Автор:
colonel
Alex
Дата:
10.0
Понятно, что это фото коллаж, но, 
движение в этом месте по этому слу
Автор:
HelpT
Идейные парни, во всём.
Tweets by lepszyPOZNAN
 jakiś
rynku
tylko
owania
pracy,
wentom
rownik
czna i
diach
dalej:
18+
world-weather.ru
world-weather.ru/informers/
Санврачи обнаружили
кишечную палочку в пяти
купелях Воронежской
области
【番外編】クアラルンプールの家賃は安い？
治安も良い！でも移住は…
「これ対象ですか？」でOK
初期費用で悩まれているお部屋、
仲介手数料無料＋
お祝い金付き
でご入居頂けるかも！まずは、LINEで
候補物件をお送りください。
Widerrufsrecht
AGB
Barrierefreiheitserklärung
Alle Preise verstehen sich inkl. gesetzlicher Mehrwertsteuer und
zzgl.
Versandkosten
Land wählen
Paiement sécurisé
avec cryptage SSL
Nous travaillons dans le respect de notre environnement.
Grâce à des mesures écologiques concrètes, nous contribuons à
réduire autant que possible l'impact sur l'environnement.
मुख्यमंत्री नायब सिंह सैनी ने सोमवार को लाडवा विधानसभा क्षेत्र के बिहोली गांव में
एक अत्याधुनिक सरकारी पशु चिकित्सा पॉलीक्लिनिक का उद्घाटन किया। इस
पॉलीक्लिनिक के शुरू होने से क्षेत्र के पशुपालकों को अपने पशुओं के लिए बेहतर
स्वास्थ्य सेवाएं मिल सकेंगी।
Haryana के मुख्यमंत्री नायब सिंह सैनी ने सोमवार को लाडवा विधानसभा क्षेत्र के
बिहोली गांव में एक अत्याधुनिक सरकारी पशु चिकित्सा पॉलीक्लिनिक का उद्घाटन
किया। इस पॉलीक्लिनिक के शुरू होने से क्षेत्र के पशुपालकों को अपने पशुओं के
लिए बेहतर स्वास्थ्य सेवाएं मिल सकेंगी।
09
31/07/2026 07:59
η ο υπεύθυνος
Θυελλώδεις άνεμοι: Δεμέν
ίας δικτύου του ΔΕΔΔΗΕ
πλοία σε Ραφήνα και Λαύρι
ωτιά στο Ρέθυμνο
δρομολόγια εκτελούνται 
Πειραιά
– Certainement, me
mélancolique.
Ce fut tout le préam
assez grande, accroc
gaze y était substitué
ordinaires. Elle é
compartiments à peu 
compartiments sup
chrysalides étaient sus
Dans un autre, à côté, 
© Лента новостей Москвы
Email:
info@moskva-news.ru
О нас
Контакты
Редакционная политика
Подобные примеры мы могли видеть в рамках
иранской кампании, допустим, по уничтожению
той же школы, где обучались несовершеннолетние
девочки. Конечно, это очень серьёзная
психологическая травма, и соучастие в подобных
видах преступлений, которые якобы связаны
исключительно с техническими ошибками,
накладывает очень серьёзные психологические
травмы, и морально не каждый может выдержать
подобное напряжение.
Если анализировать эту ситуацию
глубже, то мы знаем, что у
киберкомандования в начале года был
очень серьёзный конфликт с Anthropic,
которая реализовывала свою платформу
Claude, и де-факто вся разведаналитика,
* * *
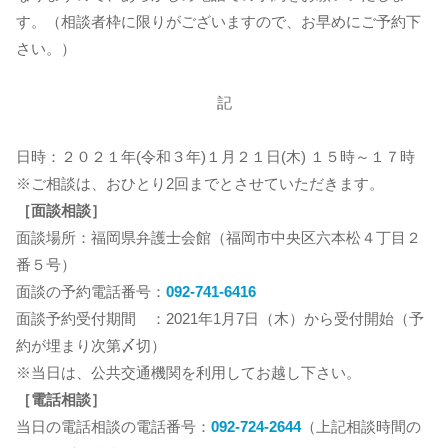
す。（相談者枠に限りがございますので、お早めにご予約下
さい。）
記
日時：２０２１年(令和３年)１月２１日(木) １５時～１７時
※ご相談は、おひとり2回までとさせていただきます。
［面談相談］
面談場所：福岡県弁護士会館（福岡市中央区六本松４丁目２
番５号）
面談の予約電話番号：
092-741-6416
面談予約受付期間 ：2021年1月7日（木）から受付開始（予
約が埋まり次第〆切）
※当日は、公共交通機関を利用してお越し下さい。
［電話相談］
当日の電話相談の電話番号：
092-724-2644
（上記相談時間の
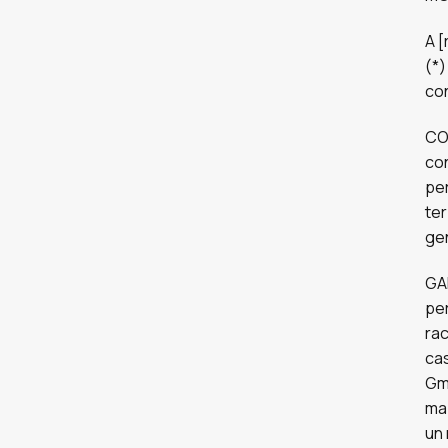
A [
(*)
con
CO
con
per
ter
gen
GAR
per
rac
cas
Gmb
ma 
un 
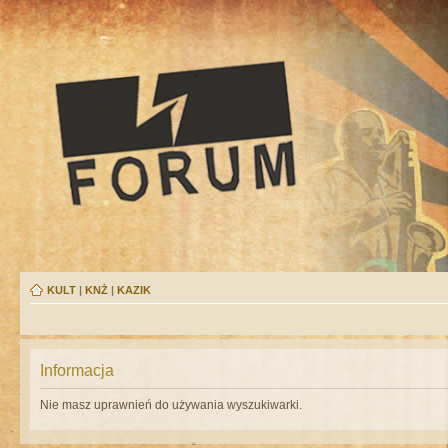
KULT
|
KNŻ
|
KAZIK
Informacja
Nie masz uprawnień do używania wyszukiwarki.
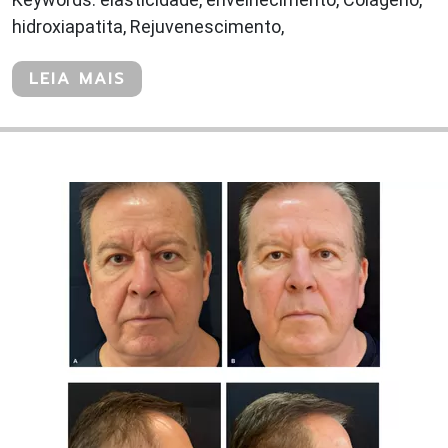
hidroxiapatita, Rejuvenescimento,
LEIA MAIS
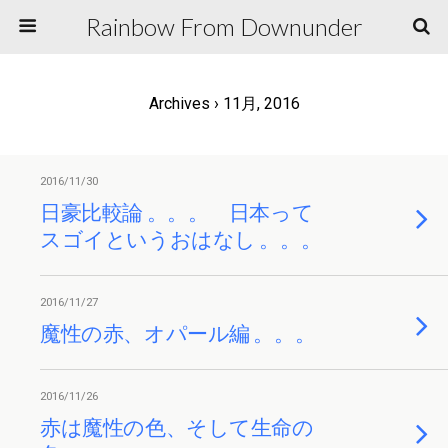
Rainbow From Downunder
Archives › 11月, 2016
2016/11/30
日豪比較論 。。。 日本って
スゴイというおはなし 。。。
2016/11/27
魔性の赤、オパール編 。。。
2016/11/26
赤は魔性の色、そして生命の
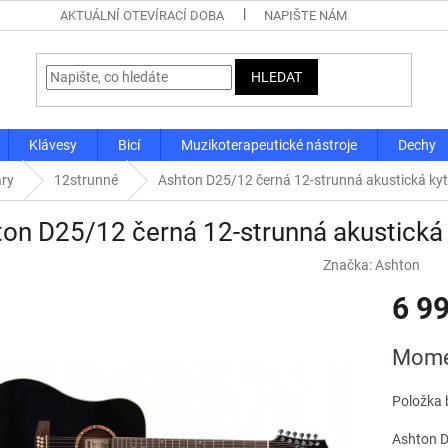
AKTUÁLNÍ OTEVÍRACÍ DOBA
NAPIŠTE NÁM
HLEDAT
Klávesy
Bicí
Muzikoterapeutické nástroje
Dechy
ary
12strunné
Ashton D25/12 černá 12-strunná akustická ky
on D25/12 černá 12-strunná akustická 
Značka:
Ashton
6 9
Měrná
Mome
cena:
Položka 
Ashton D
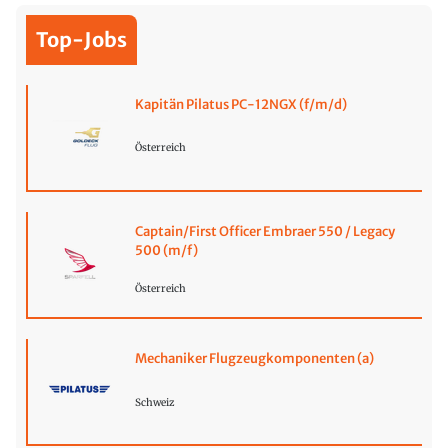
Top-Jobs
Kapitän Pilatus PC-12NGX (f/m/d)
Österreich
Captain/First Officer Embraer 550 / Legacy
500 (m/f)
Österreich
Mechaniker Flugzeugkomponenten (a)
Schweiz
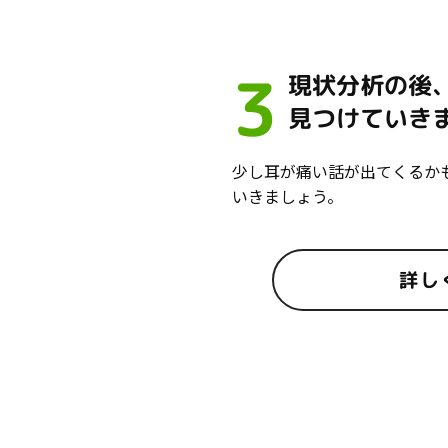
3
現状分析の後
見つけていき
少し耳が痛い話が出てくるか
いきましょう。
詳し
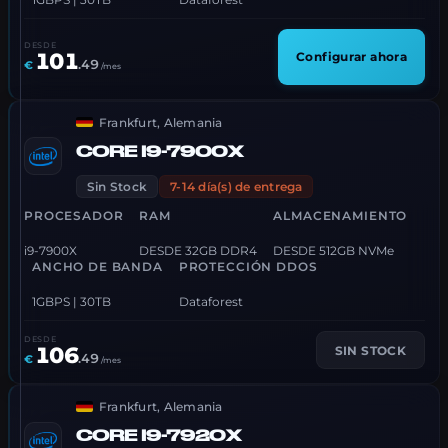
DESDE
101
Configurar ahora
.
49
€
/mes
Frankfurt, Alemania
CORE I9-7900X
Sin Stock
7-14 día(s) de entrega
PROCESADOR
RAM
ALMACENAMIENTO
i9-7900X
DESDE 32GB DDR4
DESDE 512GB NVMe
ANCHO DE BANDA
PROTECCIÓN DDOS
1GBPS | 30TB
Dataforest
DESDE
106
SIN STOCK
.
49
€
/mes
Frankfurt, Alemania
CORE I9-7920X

▶ **INSTRUCTIONS FOR THE TASK**:
Find the lines above that hold "weather", then copy each of them.

▶ **ANSWER AREA**:
world-weather.ru
world-weather.ru/informers/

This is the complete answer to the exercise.